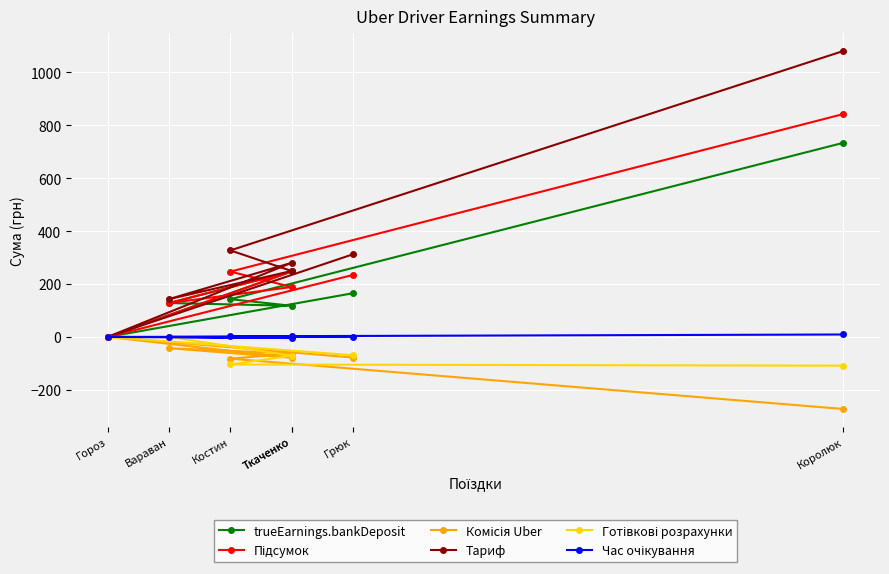

Is it true that Готівкові розрахунки equals -120.4 at Ткаченко?

False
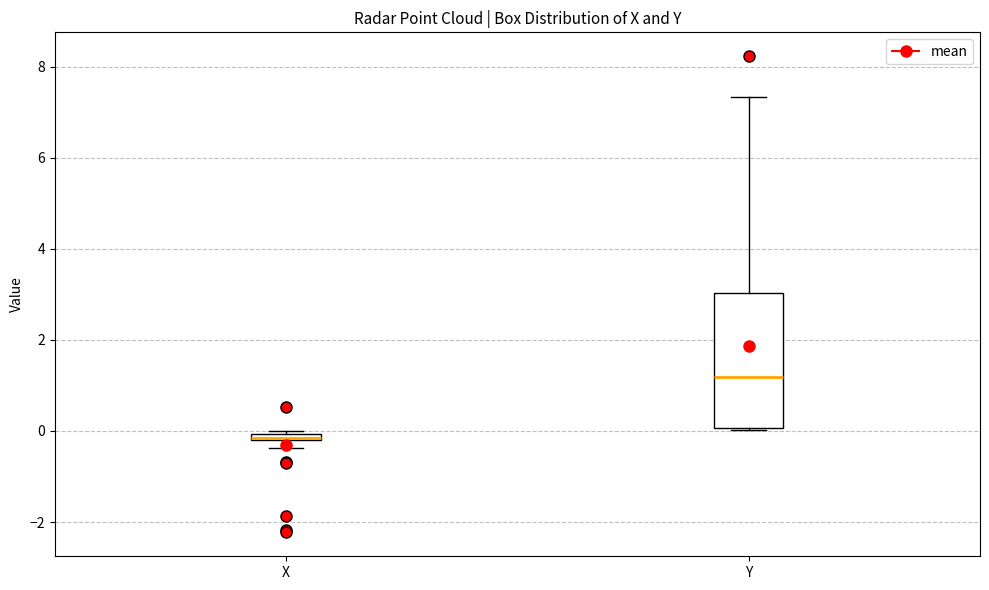

Where is the upper edge of the box for X on the y-axis? The values are not printed on the chart, so give them approximately, as read against the axis.

0.0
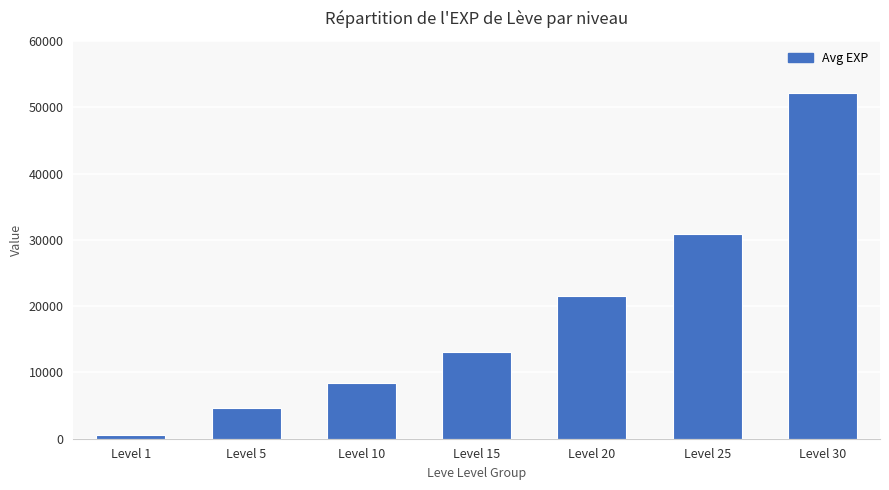

How many data points are less than 13040?

3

------------------------------------------------------------

*WHAT IS BEING ASKED*
Reproduce the material above word for word, leaving out the pictures.

*PROBLEM SOLUTION*
Is it true that Готівкові розрахунки equals -120.4 at Ткаченко?

False

Where is the upper edge of the box for X on the y-axis? The values are not printed on the chart, so give them approximately, as read against the axis.

0.0

How many data points are less than 13040?

3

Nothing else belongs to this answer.